[Collected data]
►

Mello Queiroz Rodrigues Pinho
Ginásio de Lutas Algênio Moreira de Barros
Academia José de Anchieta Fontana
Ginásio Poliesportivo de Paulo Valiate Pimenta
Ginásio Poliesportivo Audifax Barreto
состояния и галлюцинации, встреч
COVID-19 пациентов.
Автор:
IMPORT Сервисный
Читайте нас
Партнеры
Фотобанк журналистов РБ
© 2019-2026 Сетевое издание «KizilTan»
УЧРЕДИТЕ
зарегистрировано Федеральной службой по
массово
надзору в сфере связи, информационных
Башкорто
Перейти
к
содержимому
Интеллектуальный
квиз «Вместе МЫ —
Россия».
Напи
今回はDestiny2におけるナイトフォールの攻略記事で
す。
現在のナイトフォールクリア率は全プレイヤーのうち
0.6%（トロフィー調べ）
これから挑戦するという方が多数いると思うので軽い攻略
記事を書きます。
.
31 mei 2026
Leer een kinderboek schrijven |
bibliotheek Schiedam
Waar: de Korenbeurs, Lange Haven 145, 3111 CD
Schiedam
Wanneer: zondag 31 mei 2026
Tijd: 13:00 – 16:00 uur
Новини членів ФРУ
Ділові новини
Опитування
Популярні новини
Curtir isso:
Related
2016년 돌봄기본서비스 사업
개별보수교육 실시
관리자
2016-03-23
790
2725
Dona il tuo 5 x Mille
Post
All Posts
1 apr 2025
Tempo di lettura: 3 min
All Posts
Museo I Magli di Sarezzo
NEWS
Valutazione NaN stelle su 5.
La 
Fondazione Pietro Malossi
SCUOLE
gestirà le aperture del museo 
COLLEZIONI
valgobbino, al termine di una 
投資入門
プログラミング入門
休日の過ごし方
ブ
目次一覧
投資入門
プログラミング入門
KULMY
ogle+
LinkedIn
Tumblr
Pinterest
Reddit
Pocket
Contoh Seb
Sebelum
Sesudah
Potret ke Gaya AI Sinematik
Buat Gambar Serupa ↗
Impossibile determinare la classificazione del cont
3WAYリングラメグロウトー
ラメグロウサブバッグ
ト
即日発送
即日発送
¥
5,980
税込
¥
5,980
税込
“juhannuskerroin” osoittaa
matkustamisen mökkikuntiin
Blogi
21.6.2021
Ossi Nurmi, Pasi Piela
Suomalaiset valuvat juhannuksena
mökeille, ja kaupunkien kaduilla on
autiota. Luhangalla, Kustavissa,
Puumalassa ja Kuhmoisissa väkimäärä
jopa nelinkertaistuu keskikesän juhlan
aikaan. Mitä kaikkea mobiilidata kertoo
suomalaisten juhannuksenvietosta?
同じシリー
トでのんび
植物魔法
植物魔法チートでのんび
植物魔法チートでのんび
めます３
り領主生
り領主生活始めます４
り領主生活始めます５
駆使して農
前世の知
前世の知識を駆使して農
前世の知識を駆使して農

◄

• _Directive_
Give every record again, exactly as it reads.

• _Task result_
Mello Queiroz Rodrigues Pinho
Ginásio de Lutas Algênio Moreira de Barros
Academia José de Anchieta Fontana
Ginásio Poliesportivo de Paulo Valiate Pimenta
Ginásio Poliesportivo Audifax Barreto
состояния и галлюцинации, встреч
COVID-19 пациентов.
Автор:
IMPORT Сервисный
Читайте нас
Партнеры
Фотобанк журналистов РБ
© 2019-2026 Сетевое издание «KizilTan»
УЧРЕДИТЕ
зарегистрировано Федеральной службой по
массово
надзору в сфере связи, информационных
Башкорто
Перейти
к
содержимому
Интеллектуальный
квиз «Вместе МЫ —
Россия».
Напи
今回はDestiny2におけるナイトフォールの攻略記事で
す。
現在のナイトフォールクリア率は全プレイヤーのうち
0.6%（トロフィー調べ）
これから挑戦するという方が多数いると思うので軽い攻略
記事を書きます。
.
31 mei 2026
Leer een kinderboek schrijven |
bibliotheek Schiedam
Waar: de Korenbeurs, Lange Haven 145, 3111 CD
Schiedam
Wanneer: zondag 31 mei 2026
Tijd: 13:00 – 16:00 uur
Новини членів ФРУ
Ділові новини
Опитування
Популярні новини
Curtir isso:
Related
2016년 돌봄기본서비스 사업
개별보수교육 실시
관리자
2016-03-23
790
2725
Dona il tuo 5 x Mille
Post
All Posts
1 apr 2025
Tempo di lettura: 3 min
All Posts
Museo I Magli di Sarezzo
NEWS
Valutazione NaN stelle su 5.
La 
Fondazione Pietro Malossi
SCUOLE
gestirà le aperture del museo 
COLLEZIONI
valgobbino, al termine di una 
投資入門
プログラミング入門
休日の過ごし方
ブ
目次一覧
投資入門
プログラミング入門
KULMY
ogle+
LinkedIn
Tumblr
Pinterest
Reddit
Pocket
Contoh Seb
Sebelum
Sesudah
Potret ke Gaya AI Sinematik
Buat Gambar Serupa ↗
Impossibile determinare la classificazione del cont
3WAYリングラメグロウトー
ラメグロウサブバッグ
ト
即日発送
即日発送
¥
5,980
税込
¥
5,980
税込
“juhannuskerroin” osoittaa
matkustamisen mökkikuntiin
Blogi
21.6.2021
Ossi Nurmi, Pasi Piela
Suomalaiset valuvat juhannuksena
mökeille, ja kaupunkien kaduilla on
autiota. Luhangalla, Kustavissa,
Puumalassa ja Kuhmoisissa väkimäärä
jopa nelinkertaistuu keskikesän juhlan
aikaan. Mitä kaikkea mobiilidata kertoo
suomalaisten juhannuksenvietosta?
同じシリー
トでのんび
植物魔法
植物魔法チートでのんび
植物魔法チートでのんび
めます３
り領主生
り領主生活始めます４
り領主生活始めます５
駆使して農
前世の知
前世の知識を駆使して農
前世の知識を駆使して農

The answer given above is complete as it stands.